World
Bush: Iraqi war may be like Vietnam war
Source: Xinhuanet
10-20-2006 14:39
An Iraqi policeman walks past a burning vehicle at the site of a suicide car bombing in Kirkuk, northeast Iraq on Thursday, Oct.19, 2006. (Xinhua/AFP Photo) |
BEIJING, Oct. 20 (Xinhuanet)-- For the first time, U.S. President George W. Bush has admitted "there could be similarities" between the situation in Iraq and the Vietnam war, according to media reports Friday.
The war in Vietnam lasted some eight years and killed 55,000-plus American lives, while the Iraqi war, since March 2003, has registered an overall death toll of 2,800 and "is expected to shape up more and more deadlier."
Answering questions if he agreed with an opinion by New York Times columnist Thomas Friedman that the current violence in Iraq is "the jihadist equivalent of the Tet offensive," Bush said, "He could be right."
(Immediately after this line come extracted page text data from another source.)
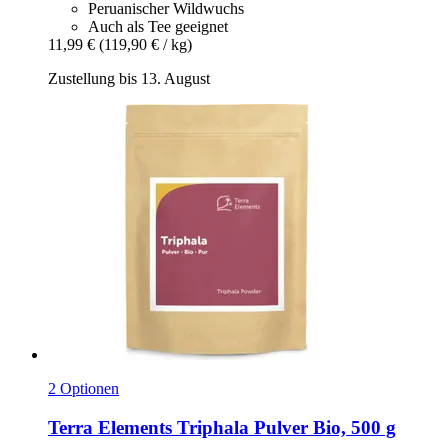
Peruanischer Wildwuchs
Auch als Tee geeignet
11,99 €
(119,90 € / kg)
Zustellung bis 13. August
2 Optionen
Terra Elements
Triphala Pulver Bio, 500 g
Moreover, realizing the Tet offensive of 1968 in Vietnam helped turn U.S. public opinion against the war, and currently the Republicans are down in the polls prior to the mid-term elections, Bush said, "There's certainly a stepped-up level of violence, and we're heading into an election."
The White House, in a quick attempt to downplay Bush's words, stressed the president did not mean that was a turning point in the Iraq war as in the Vietnam war.
"We don't think that there's been a flip-over point," the President's spokesman told the media. On the contrary, he added, "We're going to continue pursuing victory aggressively."
However, the allusion to the Tet offensive is viewed widely as a real departure for Bush, who hitherto has refused to accept any similarities between Iraq and the war in Vietnam, and also an indicator of how ever more unpopular the war in Iraq has become and how ever more difficult the task has become for the Republicans to keep their control of Congress in the Nov. 7 elections.
According to the latest polls, as high as 35 percent of registered voters planned to vote to express opposition to Bush while just 18 percent said they would support the president in the voting.
There are repeated, multiplying calls, not only from the Democrats, for a phased withdrawal of U.S. troops from Iraq. But the troops seem to remain there for years as Bush said some of the 145,000 deployed in Iraq would still be there when he leaves the White House in January 2009.